By Matthew Sanchez
A few recent intellectual property disputes have highlighted the fact that the decision to pursue legal action is both a legal and a moral choice. While concepts such as “fair use” help to ensure protection of both intellectual property rights while promoting creative expression, they can’t replace a simple concept we all learned in kindergarten: “treat others the way you’d like them to treat you.”
A couple of days ago, New York TV news station CW 11 convinced YouTube to take down a video from prank group Improv Everywhere that copied part of a CW 11 newscast. The twist as that the CW 11 newscast itself copied an earlier Improv video to unintentionally hilarious effect.
In the original Improv video, the troupe hijacked a staged funeral as an April Fools Day prank on viewers and passers-by. CW 11 reported the hijacking as a real prank on real funeral-goers that might have gone too far. The newscasters missed the fact that the prank wasn’t on the fake funeral-goers but, instead, on those who believed the video was real.
Judged solely on the legal merits, CW 11 might have the (slight) upper hand on the competing questions of infringement. CW 11 used only snippets of the Improv video and added news commentary, while Improv seems to have simply lifted a portion of CW 11 broadcast and uploaded it as is. Its arguable whether Improv has a fair use argument: the group does have in its favor that the use was noncommercial and it put the clip in wildly different context — that is, exposing CW 11’s blunder.
Regardless of the legal merits, there is no reason for copyright law to be involved here. CW 11 borrowed from Improv, and Improv then borrowed from CW 11. Both created expression that would not have been possible otherwise. If not for this needless legal dispute, we would all win.
A even more disappointing recent example comes from “fair use” darling Shepard Fairey.
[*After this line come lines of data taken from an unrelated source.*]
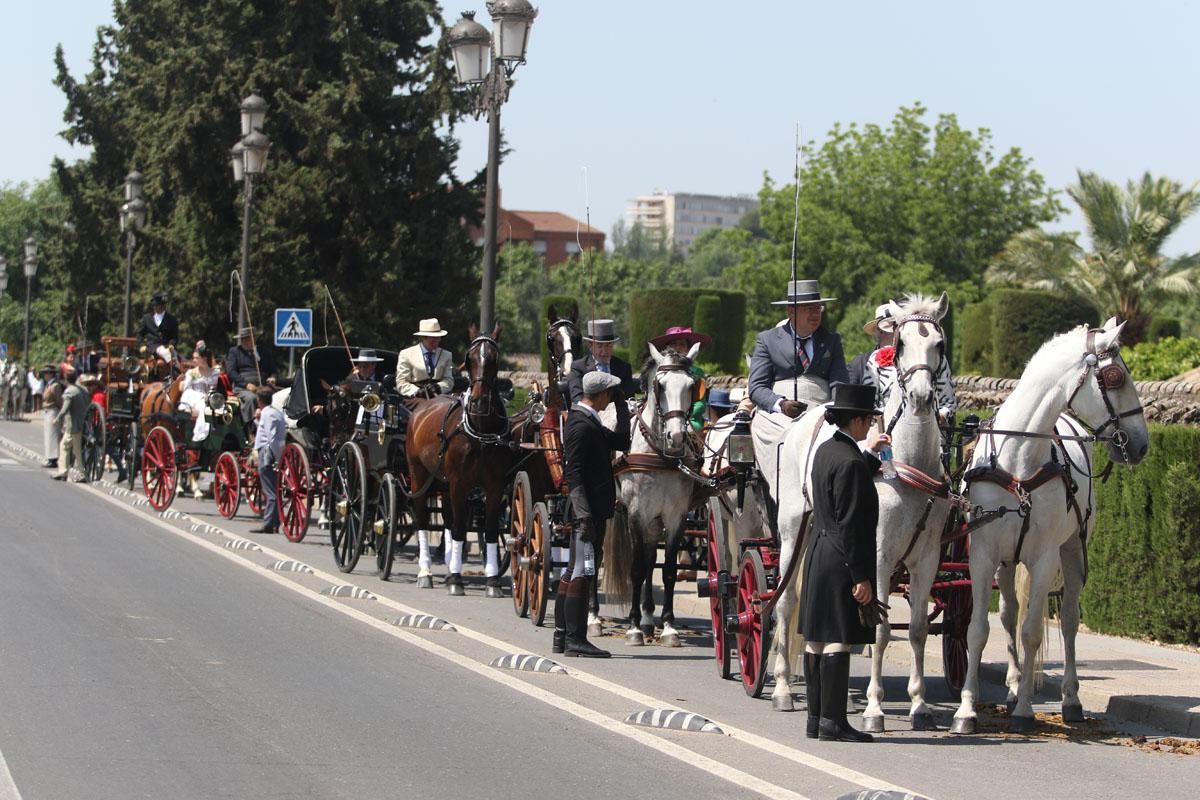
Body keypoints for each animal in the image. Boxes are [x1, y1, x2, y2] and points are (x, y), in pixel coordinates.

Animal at [405, 323, 513, 594]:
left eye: (494, 358)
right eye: (470, 358)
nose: (479, 401)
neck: (482, 432)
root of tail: (425, 402)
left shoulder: (495, 486)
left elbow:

For those who haven’t been following along, he’s the defendant in the Associated Press’ big copyright flap over the Obama “HOPE” poster.
Last month, Fairey’s company Obey Giant Art Inc. alleged trademark violations in a cease-and-desist letter to Larkin Werner, a Pittsburgh Steelers fan who created a character that plays off of Fairey’s “Obey” images. Dubbed “Steelerbaby,” Werner’s character is a baby doll in a knit Steelers uniform who appears in images and merchandise, typically accompanied by an admonishment to “Obey” or “Obey Steelerbaby.”
Fairey has built a career and no small amount of celebrity by creating new art from existing material. The Obama poster, based upon a photo allegedly owned by AP, is a notable example. Werner’s Steelerbaby, which is more Internet meme than profitmaking venture, is no different. Like CW 11, Fairey might have the better end of the legal argument, but a little dose of common good sense shows that he (or his company) doesn’t have it “right.”
It’s my humble opinion that our IP system can only function alongside free creative expression if IP-holders — and IP-holder’s lawyers — first ask not whether they can win, but whether they should draw the line in the sandbox at all.